Unless you have an aeroplane with an artillery piece in the nose and a "bomb-bay door". Zoom in, shoot things, drop explosives onto the bridge's defenders . . . and then crash straight into the abandoned mine inside a disintegrating aircraft. Excellent! Ridiculously, wonderfully, gloriously over-the-top! After a little groaning from our heroes, they pop out and gun down all the villains, only to get caught in the mine by J-C, who blows the roof supports, and hightails it out of their with his convoy of trucks. Dolph, a former chemistry genius, apparently, has a way out: set fire to the phosphorus in the walls. No dice, Dolph. Too damp, apparently. But what's this? It's a large drilling machine coming through the wall of the chamber they're trapped in. Who's that driving? Why, it's only Arnie! He's both paying back the favour when Sly's chaps rescued him at this film's opening, and he's referencing Total Recall.

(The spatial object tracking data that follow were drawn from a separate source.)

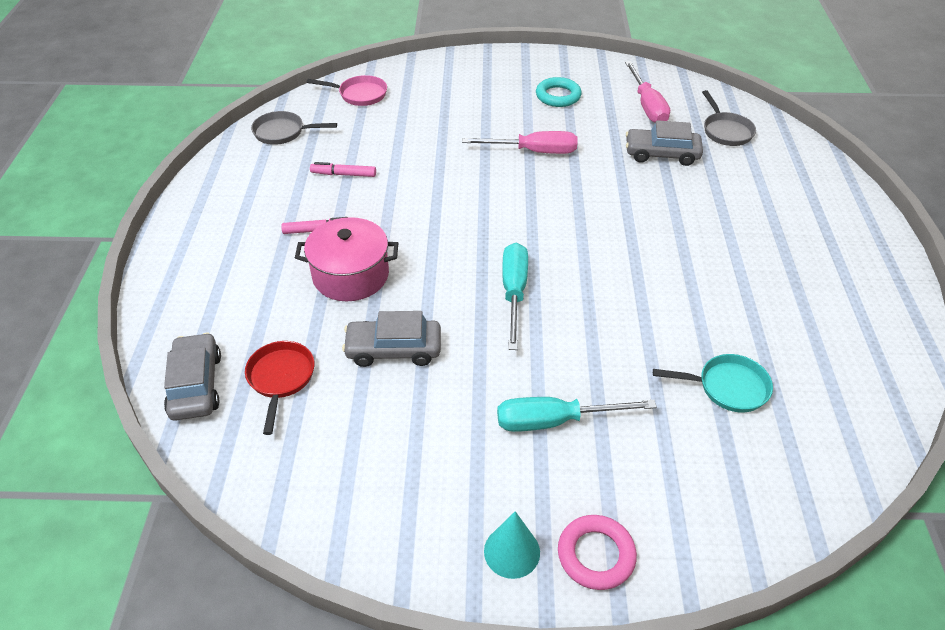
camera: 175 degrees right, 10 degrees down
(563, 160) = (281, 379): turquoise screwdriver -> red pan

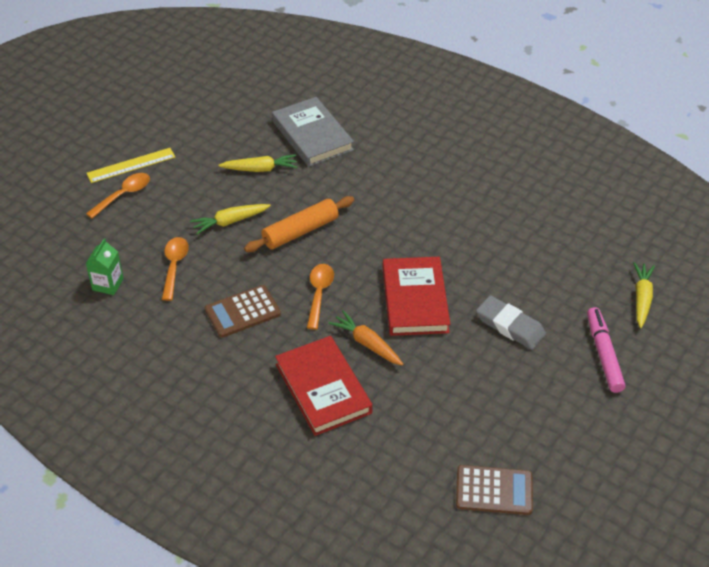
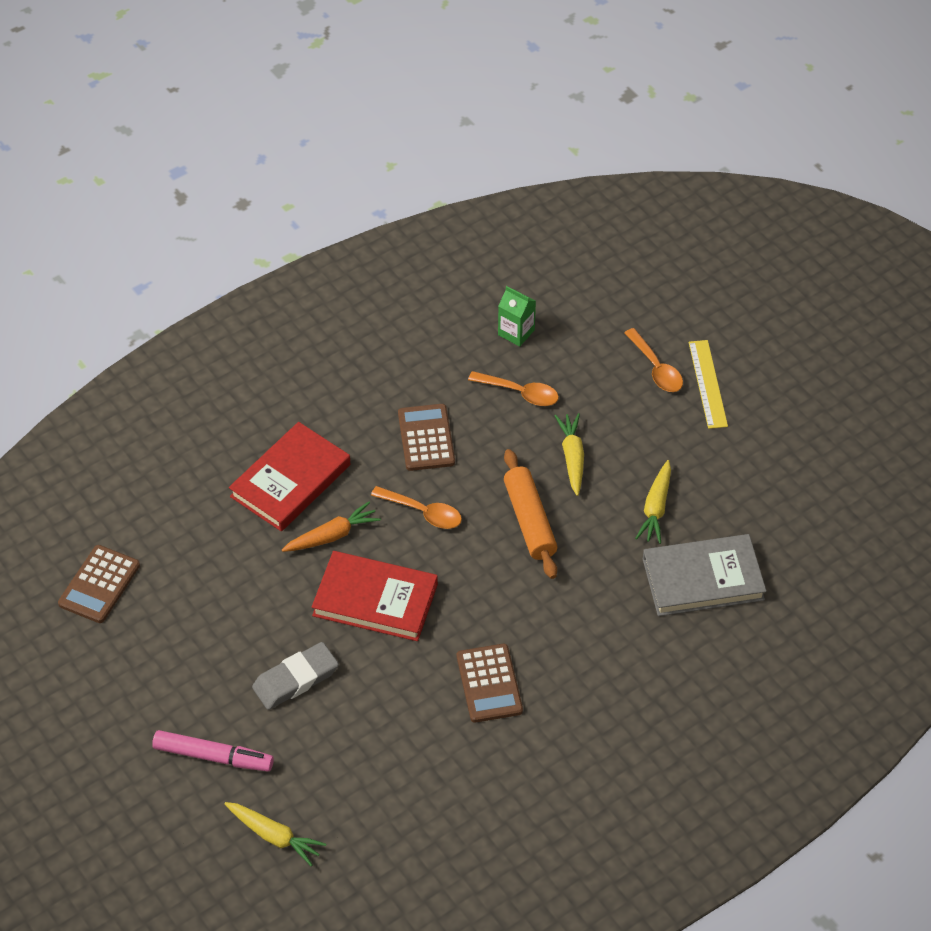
camera: 110 degrees right, 5 degrees up
(323, 388) = (290, 481): red book -> red book turned 45 degrees counterclockwise
(453, 219) = (489, 683): none -> brown calculator

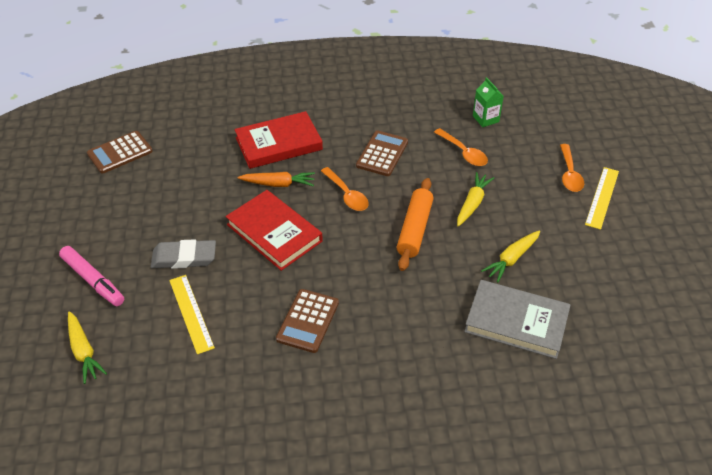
camera: 30 degrees right, 5 degrees down
(357, 737) = (191, 313): none -> yellow ruler

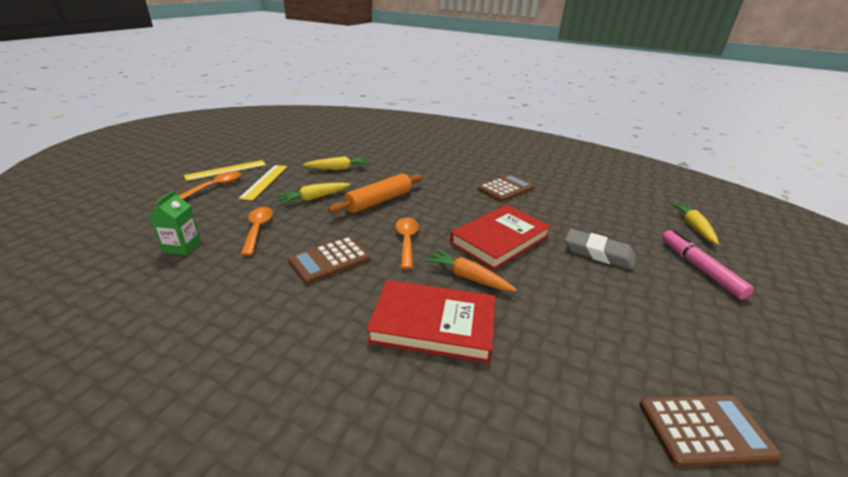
camera: 150 degrees left, 15 degrees down
(191, 313) = (597, 218): yellow ruler -> yellow ruler (264, 181)
(274, 233) = (499, 240): red book -> red book turned 60 degrees clockwise
(516, 322) = (378, 152): grey book -> none

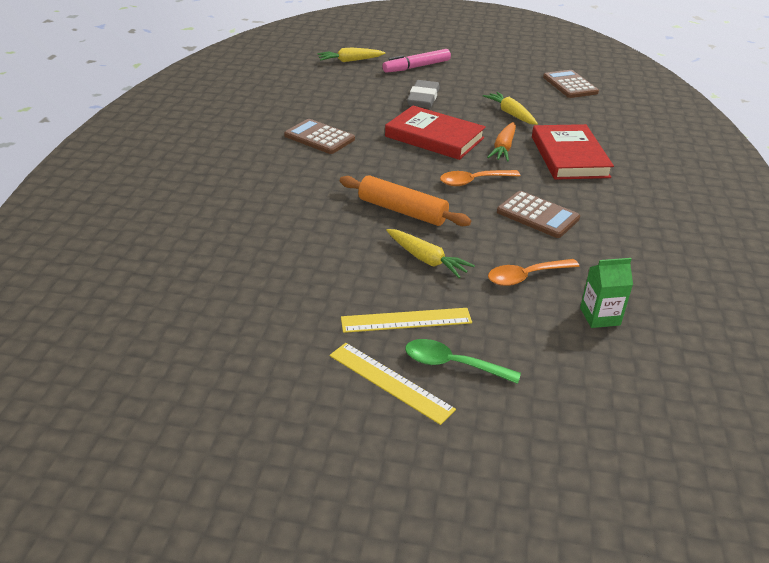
camera: 105 degrees left, 5 degrees up
(215, 186) = (452, 364): orange spoon -> green spoon
(338, 168) = (322, 264): yellow carrot -> yellow carrot (511, 114)

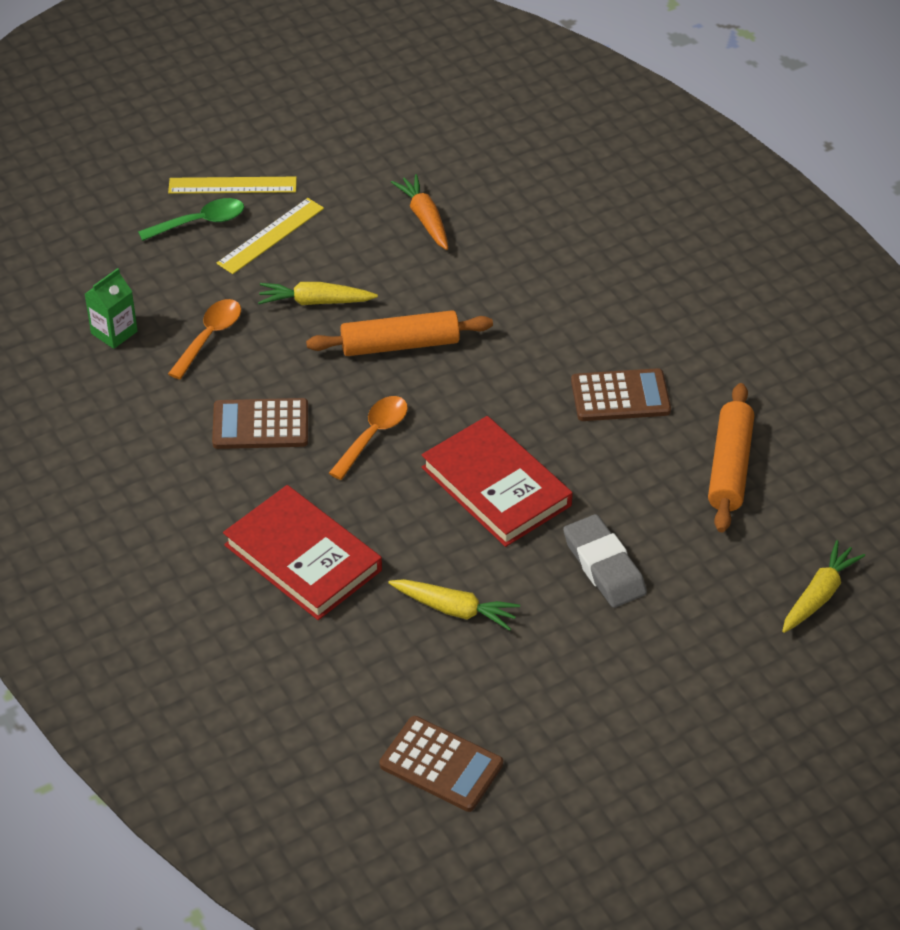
camera: 140 degrees right, 10 degrees up
(315, 98) = (729, 467): none -> orange rolling pin
(416, 67) = (710, 649): pink marker -> none
(434, 137) = (496, 486): red book -> red book turned 60 degrees clockwise
(503, 148) = (395, 521): orange carrot -> orange carrot (424, 219)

Nice one, Arnie!

Bruce, seemingly stung by Sly's earlier chastisement about never turning up, beckons everyone into helicopters, and off they race ahead of J-C's column of nuclear trucks. Rather than any sort of planned ambush, they just stand in front of the them and blaze away very loudly! Veering off the road, J-C details a few men to hold off Bruce, Sly and Arnie - a foolish move, as they all end up dead. Then it's into the airport. If J-C can only massacre his pursuers, load five tons of plutonium onto an aeroplane, and then evade the CIA, and then sell his plutonium, he's home free. Ah. There are some very nice bits in the airport. As the baddies tear about, shooting at civilians, we see three figures, side-by-side, open fire from behind panes of opaque glass. It's Bruce! It's Sly! It's Arnie! But what's this? Sniping from a perch is the redoubtable Charles Fortescue Mornington Norris! What a lot of bullets. Huzzah!

Meanwhile, Mr Statham has a very pretty (if you find these words ineptly chosen, please feel welcome to substitute "artfully choreographed") fight with J-C's 2-i-C, culminating in shoving his head through a helicopter's rear propellor. Bruce and Arnie get into a small car, which Arnie declares is smaller than his shoe. They then drive by villains, with Bruce spraying SMG fire and Arnie blasting them with what I assume from its volume and ROF is an automatic shotgun. I could be wrong, mind - I have only a vague idea of weaponry. It looks and sounds right for Arnie, and that's the main thing. Then Sly and Maggie catch up with Jean-Claude, and there's a very good final fight scene. Needless to say, the good guy is victorious. I shan't detail it - you'll just have to watch it and enjoy it yourself. The film ends with Bruce providing the guys with a large biplane in which to fly off into the sunset. Roll the credits and closing music. In a word, do go see this film. It's fun.